Washington has called on Iran to resume negotiations in Vienna to ensure a return to its commitments under the 2015 nuclear agreement, while Tehran is calling for the easing of sanctions imposed on it.

On Monday, State Department spokesman Ned Price confirmed that the United States supports a joint return to compliance with the nuclear deal.

He added, “Together with our allies, Five Plus One, we believe that negotiations should resume as quickly as possible, in terms of where we left the sixth round, and we were clear about this, and our partners agree with us on that.”

Energy experts indicated that Iran may be able to produce highly enriched uranium for a nuclear bomb, within one month, while Israel is urging behind the scenes the administration of US President Joe Biden to formulate alternative plan To prevent Iran from becoming a nuclear-armed country.

وخلص a report Last September, the Institute for Science and International Security reported that Iran’s summer enrichment of uranium with a purity of 60 percent had a significant effect, making it able to produce one bomb fuel “within one month.” While it can “produce the second weapon fuel in less than three months, and the third in less than five months.”

“Fuel for one bomb in just a month”… Shocking figures reveal Iran’s nuclear activities

Experts say Iran is about “a month” away from having enough material to fuel a single nuclear weapon, according to a report by the New York Times.

Some EU officials remain perplexed by the Iranian Foreign Ministry spokesman’s announcement earlier this week that the country’s chief nuclear negotiator and deputy foreign minister, Ali Bagheri Kani, will on Thursday travel to Brussels for substantive nuclear talks.

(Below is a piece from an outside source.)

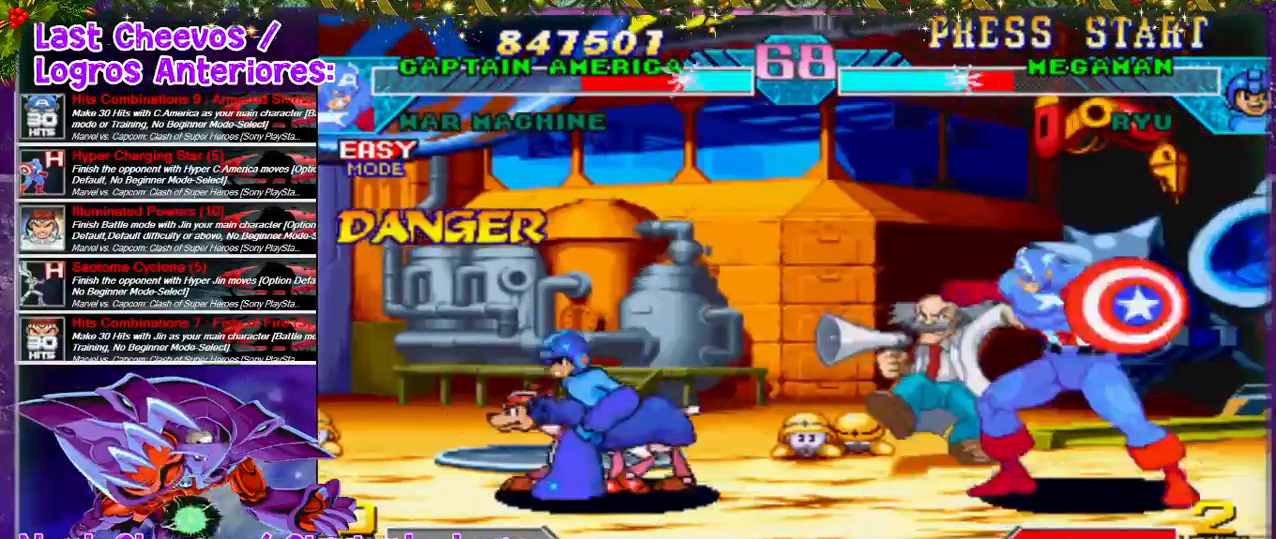
{"dt_ms": 500, "buttons": ["DPAD_LEFT"], "left_stick": "center", "right_stick": "center", "events": [[33, "CROSS", "up"], [33, "SQUARE", "up"], [100, "DPAD_LEFT", "up"], [233, "DPAD_LEFT", "down"], [333, "DPAD_LEFT", "up"], [467, "DPAD_LEFT", "down"]]}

Although the spokeswoman for the European Union’s foreign minister, Nabila Masrali, announced that “no meeting with the Iranians is expected Thursday in Brussels,” the European Union’s foreign policy chief, Josep Borrell, expressed, on Monday, his hope that diplomats would meet Europeans and Iran soon, to try to revive the nuclear talks, but he did not confirm reports of a meeting in Brussels next Thursday.

Stretching tactic

In an interview with the website, a high-ranking European diplomat said,Voice of AmericaThe Iranian regime is “procrastinating.”

This view was also expressed by US Secretary of State Anthony Blinken, last week, who said that “time is running out for Iran,” adding: “I will not set a date for that, but we are approaching the point where a strict return to compliance with the JCPOA does not lead to the reproduction of the benefits achieved by the agreement, because Iran was using this time to advance its program.” nuclear power in a variety of ways.

But Blinken stressed in a joint press conference with his Israeli counterpart, Yair Lapid, that the United States considers that “a diplomatic solution is the best way” to prevent Tehran from acquiring nuclear weapons.

In response to his Israeli counterpart’s threat to use force against Iran, Blinken said: “We are ready to resort to other options If Iran does not change course.

Washington warns of “other options” if diplomacy with Iran fails

On Wednesday, the United States threatened to resort to “other options” against Iran if the diplomatic track failed to prevent Tehran from acquiring a nuclear weapon.

And Monday, the Israeli government agreed to allocate 5 billion shekels (1.5 billion US dollars) to target the Iranian nuclear program.

Israeli politicians and security officials fear that Iran is deliberately delaying the resumption of serious talks and using time to continue enriching uranium.

In a speech to the United Nations General Assembly in September, Israeli Prime Minister Naftali Bennett said that Iran’s nuclear program “has reached a watershed moment and so has our tolerance,” adding that “talk does not prevent centrifuges from spinning.”